Friday, September 18, 2015
"Preaching to the choir" stops when "it gets personal"
I did get a mailing from Save the Children this week,
asking if I would sponsor a specific (female) child, this time in Egypt (it
wasn’t Syria, Iraq, Libya or Afghanistan).
I had supported STC in the 1970s, sometimes looking at it as “conscience
money”. At the time, the charity did
assign specific children (usually in Africa) to sponsor, and the child would
change about once a year. I would get
occasional mailings from or about the child, but it was difficult to answer.
In circumstances right now, I do question the point of
this kind of a “relationship” with someone sponsored. It doesn’t seem very real. I still feel that I should “get my own work
done”, as I have outlined here before.
I’ve written a few posts on the International Issues
blog about the “personal” aspects of responding to the Syrian refugee
crisis. Essentially, the “spare rooms”
argument doesn’t mean a lot in practice.
But for the US to accept many more refugees than it has or has said it
is willing to (that is, in the hundreds of thousands), in the current political
climate with regard to immigration, ultimately personal involvement from a lot
of volunteers (not just money, and not just spare rooms in houses) would need to
happen. It would have to cross barriers
concerning religion and sometimes gender and sexuality. Essentially, volunteers would have to become
dedicated to responsibilities comparable to foster parenting, to say the least.
They would be supervised by new non-profit groups formed in various ways as
intermediaries. Some of this is happening in Canada now.
As I found out during my eldercare experience (from
2003-2010), substantive interaction with others in need is more difficult for
one who did not have his own children.
This does become a “chicken-and-egg” kind of problem.
As I’ve noted before, a major concern of mine is the
expected moral compass for someone who is “different” like me.

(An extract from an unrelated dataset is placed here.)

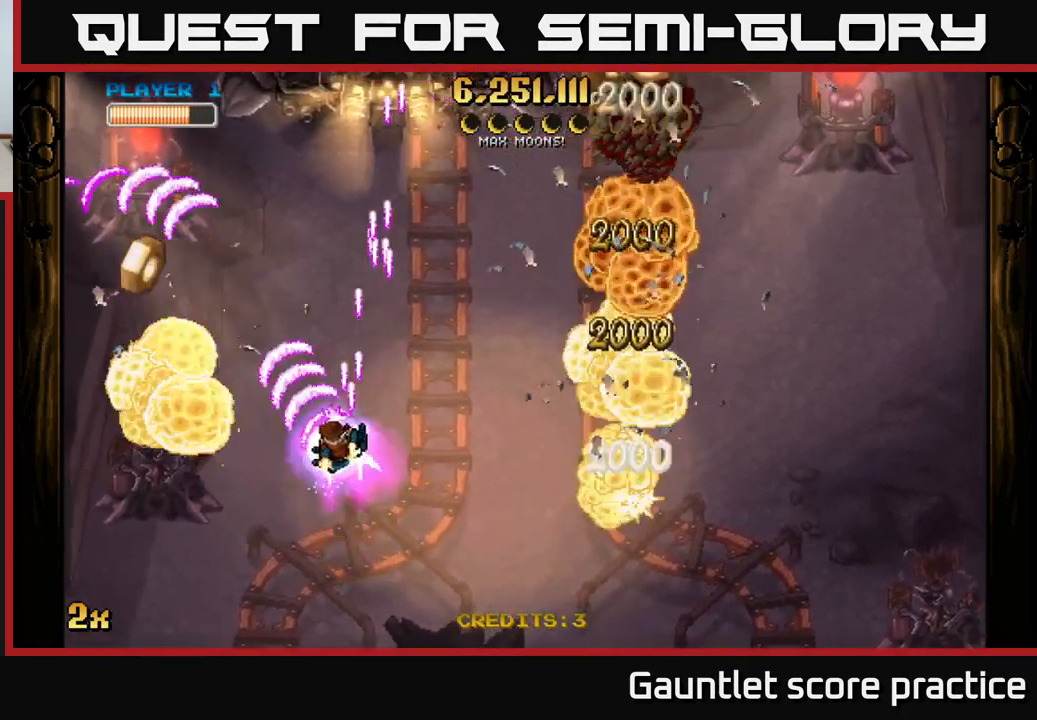
{"buttons": ["A"], "left_stick": "left", "right_stick": "center", "events": [[83, "left_stick", "center"], [316, "left_stick", "left"]]}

I set my own expressive goals in life, and it
is important to follow my own inner direction.
(This is a property of the “unbalanced” personality in the language of
Rosenfels.) I don’t like to pimp the specific causes or needs of others unless
I have a genuine, longstanding connection with them. I don’t like to be
recruited. I don’t proselytize, or like
to listen to “missionaries”.
As a moral matter, it ultimately matters that one’s “expressive
purposes” or output ultimately connect to meeting the needs of others. To some extent, the free marketplace provides a measure of whether one
is doing that, and this makes the “free content” issue relevant (and my lack of
sales numbers disturbing to some people, behind the unwelcome phone
calls). One should care about the
customer.
In this regard, I find it isn’t that hard to get my “choir”

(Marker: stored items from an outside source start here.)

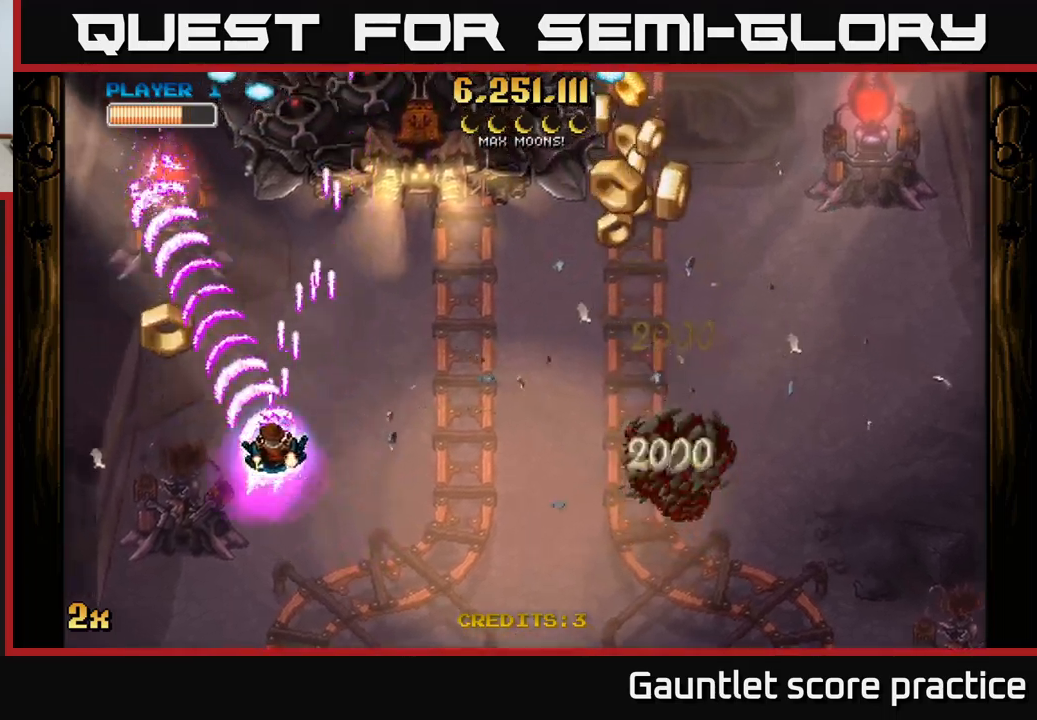
{"buttons": ["A"], "left_stick": "right", "right_stick": "center", "events": [[83, "left_stick", "up-left"], [200, "X", "down"], [233, "left_stick", "up-right"], [333, "X", "up"], [333, "left_stick", "right"]]}
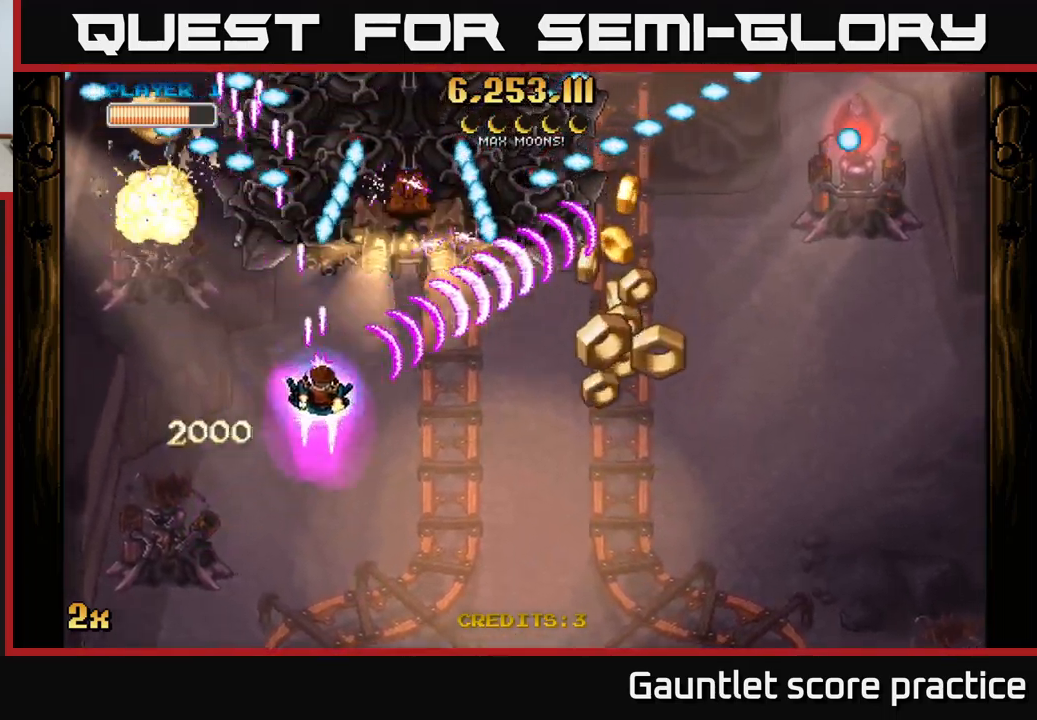
{"buttons": ["A"], "left_stick": "down-right", "right_stick": "center", "events": [[50, "left_stick", "down-right"]]}
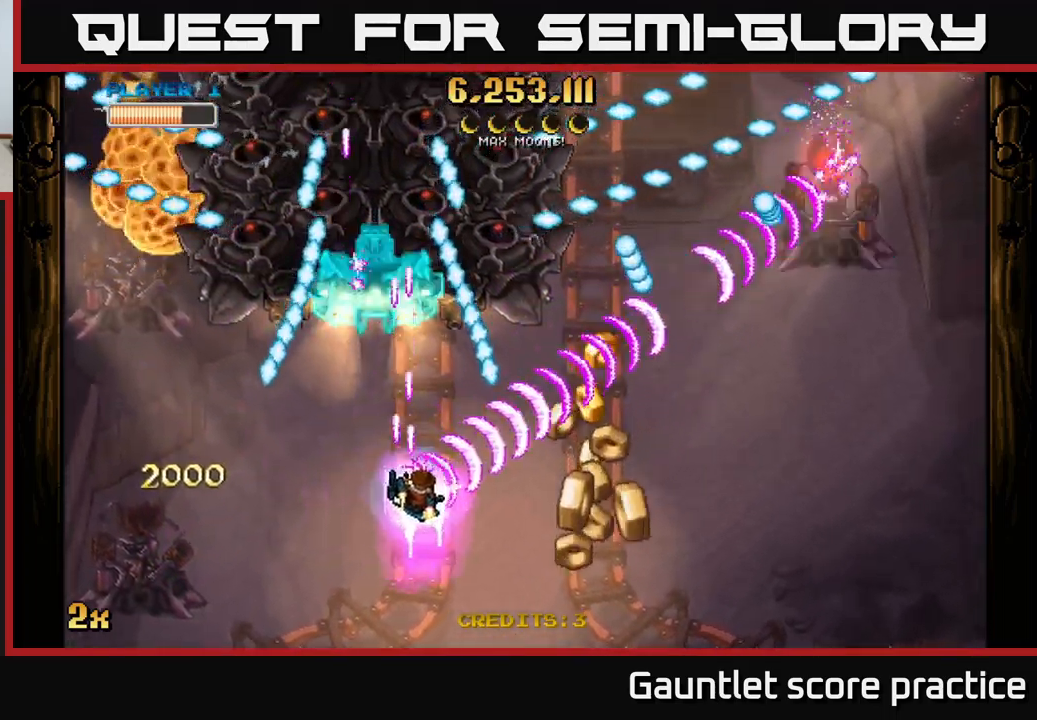
{"buttons": ["A"], "left_stick": "down-right", "right_stick": "center", "events": []}
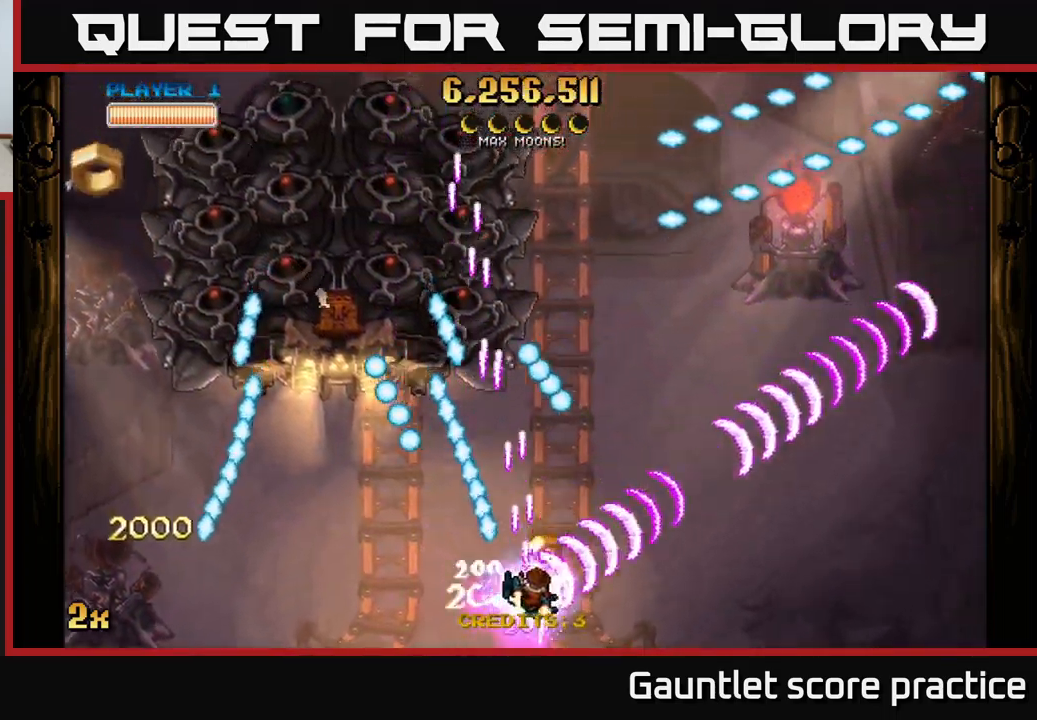
{"buttons": ["A"], "left_stick": "up-right", "right_stick": "center", "events": [[50, "X", "down"], [67, "left_stick", "up-right"], [183, "X", "up"]]}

interested in my content. I do find
people on social media who can relate to it.
I probably leave the impression that I live in my own world, which fills
me and doesn’t leave time for people with “real needs”. One disturbing observation is that in my
fiction stories, the “powerful” do tend to self-select and come out on top, and
the “weak” are at best left behind in a wasteland – not a whole lot is done to
reach out and give them hands up. That’s
a bit like Ayn Rand, maybe. Maybe it sounds like Donald Trump harping about “The
Losers” or the “stupid people”.
Socially, that kind of attitude sounds at best insular, and at worst
arrogant and likely to incite expropriation. (Trump hasn’t gotten over
Omarosa.) One true thing I’ve
noticed: my own life has a lot more in
common with that of many heterosexuals in my own social and cultural “class”

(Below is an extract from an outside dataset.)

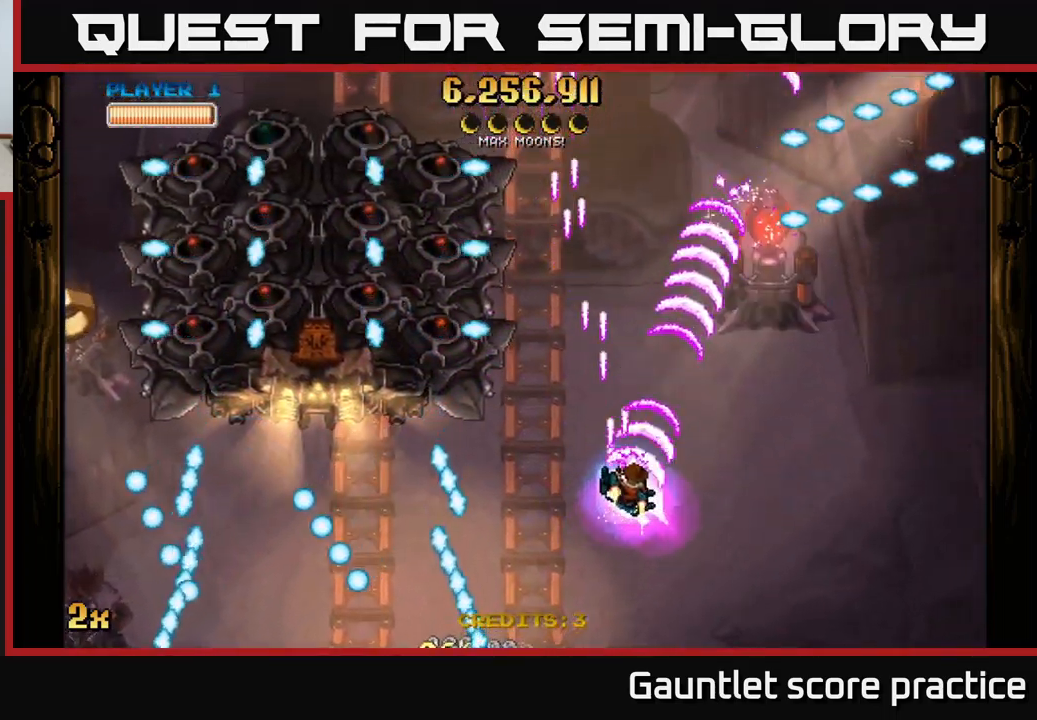
{"buttons": ["A"], "left_stick": "down-left", "right_stick": "center", "events": [[283, "X", "down"], [283, "left_stick", "left"], [367, "X", "up"], [500, "left_stick", "down-left"]]}
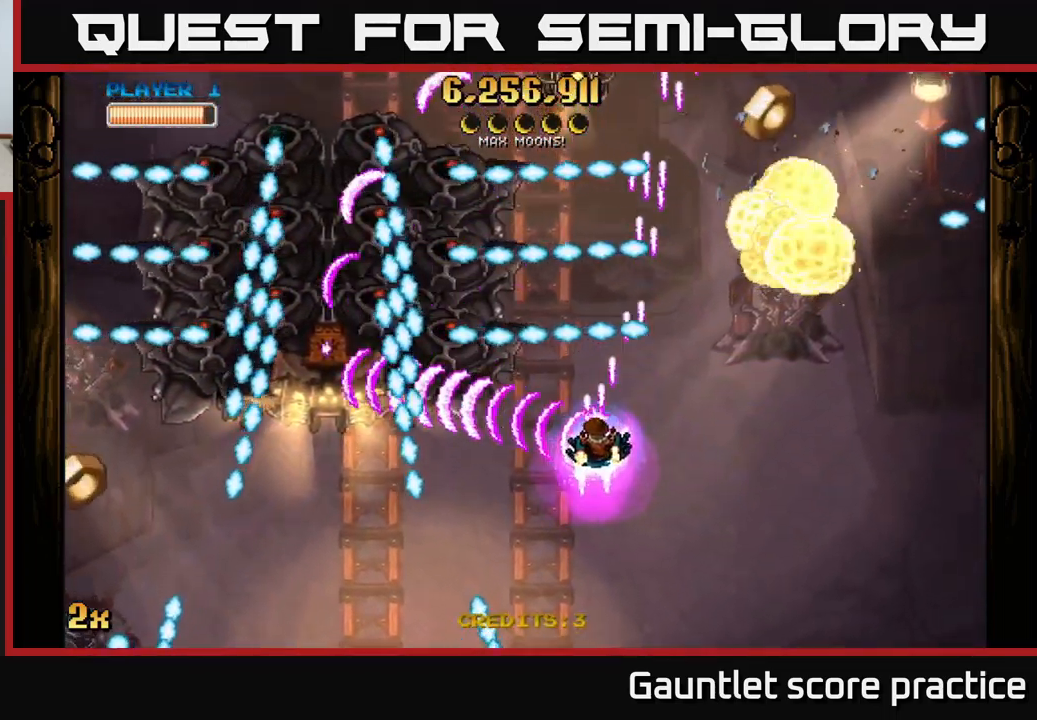
{"buttons": ["A"], "left_stick": "up-right", "right_stick": "center", "events": [[183, "left_stick", "right"], [483, "left_stick", "up-right"]]}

than a lot of people realize, but it has almost nothing in common with the “masses”
in great need. I’ve noticed on a few
volunteer events recently (“Community Assistance”) that I have no idea how to
communicate with the “clients” at all. Then
I seem to be the “separate creation”.
Another moral matter is that of “belonging”. As I “argued” in the “Epilogue” of the
non-fiction part of DADT-III, any of us living in a relatively stable, free society
owe it the capacity to step up when there is sudden, unusual need – which may
help explain the impulse from some people to offer “spare rooms” even if the
idea isn’t quickly workable. It tends to argue for the need to become “socialized”.
There are some moral ideas that are clear-cut. If you procreate a child, you must support it
(hopefully in marriage, even if same-sex).
That isn’t controversial. Less clear-cut is the idea of being prepared
to step in and help raise someone else’s (like after a family tragedy). And eldercare is quickly growing as a
responsibility for the childless. There
are also things one could imagine saying as obligations that ought to come from
inherited wealth (which some on the Far Left want to eliminate), even when not
expressly stipulated in wills or trusts.
One could be to make a house available to others when there is enough
need. But that may not be practical if one
isn’t prepared for the personal interaction that goes with it – relationships that
were not expected or welcome in the past.
“Mind your own business” doesn’t always work.